[TomK32]

From the article is sounds like most of those cases are banks drilling open the boxes and putting the contents into storage. A better and stricter inventory system with strict and punitive regulation is what is needed, not some technical gadget.

[ghaff]

Furthermore, electronics fail. If there’s some records including 2FA codes that you want to store in a safety deposit box, fire box, etc. I absolutely want at least paper backups whether or not I also have a Yubikey, SD card, etc. eg if I have a home inventory I absolutely want prints even if it’s also in the cloud someplace.

[scruple]

I went through this recently. It's such a PITA. I ended up with physical copies in 3 different places because all of a sudden redundancy is a reality.

[ghaff]

You think you’re reasonably well backed up until the sh*t hits the fan and you realize everything is hanging by a much thinner thread than you thought. Recent events I experienced have added really working through record backups to my todo list.

[jdeibele]

I keep paper copies of the backup 2FA codes for Google and LastPass in my wallet and have been pretty happy with that strategy.

A couple of years ago, I had my wallet fall out of my pocket while I was on a boat.

My phone was back at the dock safe and dry so I had my primary authenticator. And I probably had printed copies somewhere at home.

I've been much more diligent since then about making sure there are copies and that they're accessible.

[Latty]

I think the parent post was asking where someone would securely store a hardware device like a yubikey that, for example, contains the only copy of a root key—as opposed to using such a hardware device as part of a security system.

[tialaramex]

In a safe?

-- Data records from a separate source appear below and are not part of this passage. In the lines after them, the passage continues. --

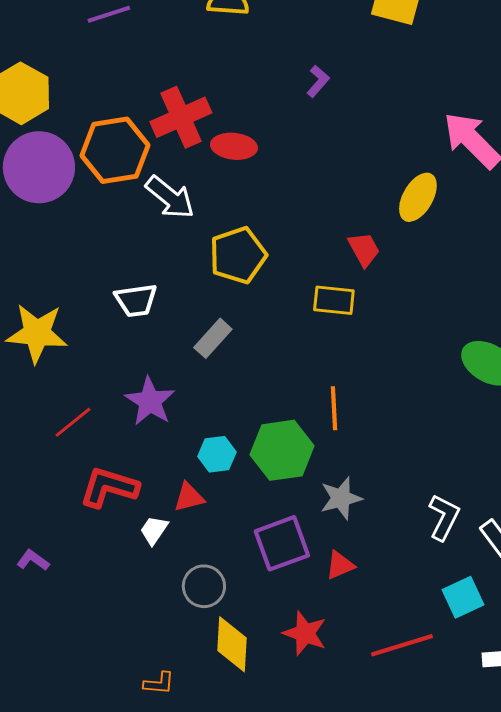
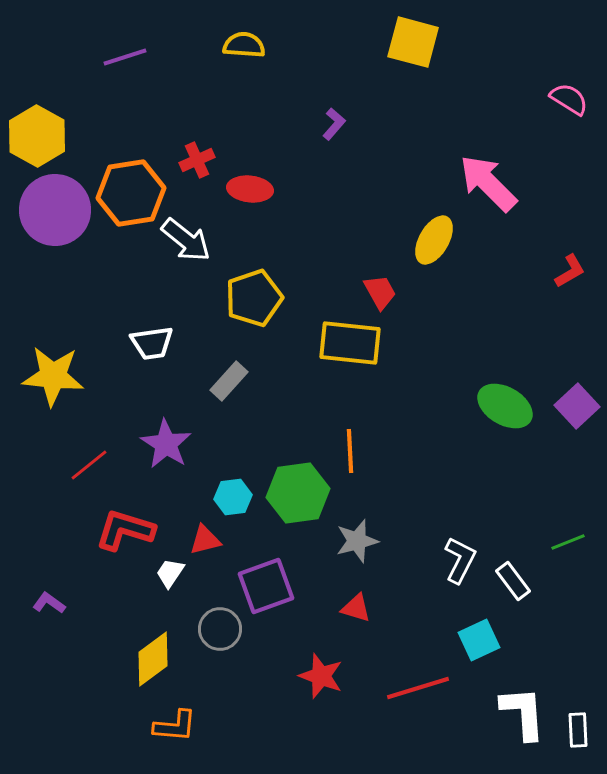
red cross: (181, 117) -> (197, 160), size x0.6
yellow rectangle: (334, 300) -> (350, 343), size x1.5
purple square: (282, 543) -> (266, 586), moved
red triangle: (340, 565) -> (356, 608), turned 40
yellow diamond: (232, 644) -> (153, 659), moved, turned 50
orange L-shape: (159, 683) -> (175, 726), size x1.4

Buy a half-decent one.

You should align your storage choice to your contingency plan. For a lost root your contingency plan should involve distrusting and replacing the hierarchy underneath the root. To the extent that you wish to avoid executing the plan, buy a better safe so you are less likely to need the plan.

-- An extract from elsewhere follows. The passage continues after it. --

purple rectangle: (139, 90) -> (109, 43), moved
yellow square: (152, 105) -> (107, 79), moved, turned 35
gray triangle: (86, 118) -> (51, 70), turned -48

It is OK for your contingency plan to include "Go bankrupt and cease to exist" if you are any sort of corporate entity.

[Latty]

I'm a bit confused by why you responded to me with this.

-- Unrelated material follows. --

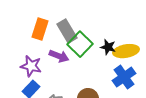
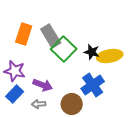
purple arrow: (59, 56) -> (43, 85), moved
blue cross: (124, 77) -> (93, 85), moved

"Installing safes onsite and self monitoring" was literally the example given by the person asking for other suggestions.

[tialaramex]

Sorry, probably the tangle of threads caused me to disconnect that from your response, as you say my response is useless in light of this.

[ghaff]

I would say nowhere. Even in a reliable safety deposit box that may not exist or be convenient, the hardware can fail. And actually the odds of that are almost certainly greater than your safety deposit box being breached.

[Latty]

I see your point that hardware keys can fail, but that is a completely separate issue—print it out and shove that paper in there as well, redundant copies in multiple locations, etc... it is just a standard backup problem. The hardware key is about ease and safety when you are using it, not as some perfect storage.

In any case, the issue of securing something that you only want to use in extremely rare cases is still an issue—"nowhere" isn't a solution to that problem, although I can see the argument that hardware keys aren't the best choice of storage medium (although as an efficiency measure it could be useful to have one in there as well so you can go quickly if it works).